Maersk Chairman Sees Shipping Loss Despite Successful Rate Hikes
Friday, 13 April 2012 | 00:00
Danish oil and shipping company A.P. Moller-Maersk A/S's (MAERSK-B.KO) container shipping arm Maersk Line won global market share in 2011 and has successfully implemented shipping rate hikes in the first months of 2012, but still expects to make a full-year loss, as it struggles against over-capacity and still unacceptably low rates, Maersk Chairman Michael Pram Rasmussen said Thursday.
Maersk Line, the world's largest container shipping company, has implemented rate hikes in March and April of $750 and $400, respectively, per standard 20 feet container. Of this, the company has been able to successfully pass on $1000 worth of rate hikes to consumers in total so far, said Pram Rasmussen, speaking at Maersk's annual general shareholders meeting.
Maersk Line expects to implement further rate hikes in 2012, Pram Rasmussen said, but he also cautioned that with increasing over-capacity there remains a "latent risk of rate declines".
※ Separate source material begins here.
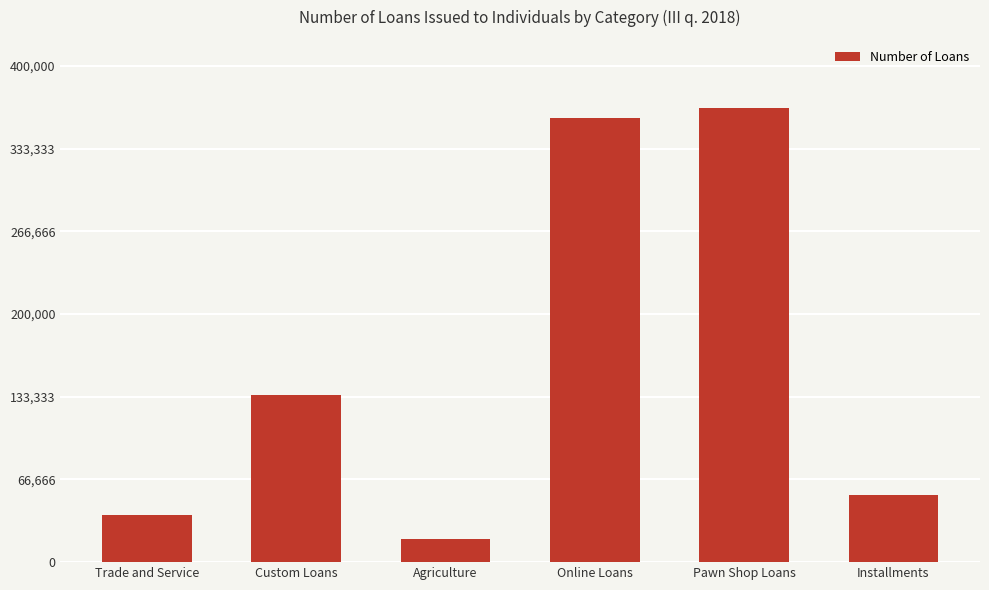

Count the number of data series in this chart.

1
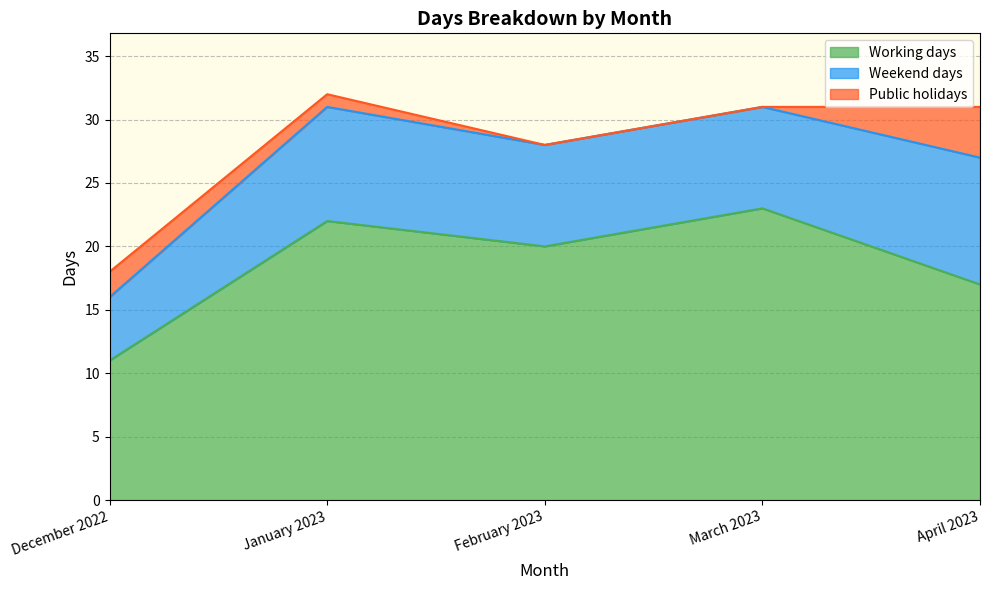

Count the Weekend days values in the range 8 to 9.

3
In 2011, global shipping rates declined an average of 8%. While the container shipping industry sailed deep in the red in 2011, Maersk Line expanded its global market share to 15.5% at the end of 2011, a level Pram Rasmussen described as "satisfactory".
"We had gotten too far behind in terms of market share, and we succeeded in winning it back in 2011," Pram Rasmussen said, adding that Maersk Line's aggresive growth strategy "with all probability has added to the downwards rate pressure".
Now, he said, focus has shifted decisively to profitability. "We have now decided that we can't accept the low rates," he said. The strict profitability-focus will be maintained until an acceptable return has been restored, he said.
The imbalance between offered tonnage and demand will, however, widen considerably in 2012, where growth in tonnage will rise by an estimated 10%, while demand is seen to expand by merely 5%.
But in the longer term, Pram Rasmussen said, "the supply and demand balance will improve, because the vast losses made by the industry in 2011 means there won't be financing available to build new ships".
Maersk Line operates some 630 ships world-wide. About 40% of its revenues are made on the Asia-Europe trade route.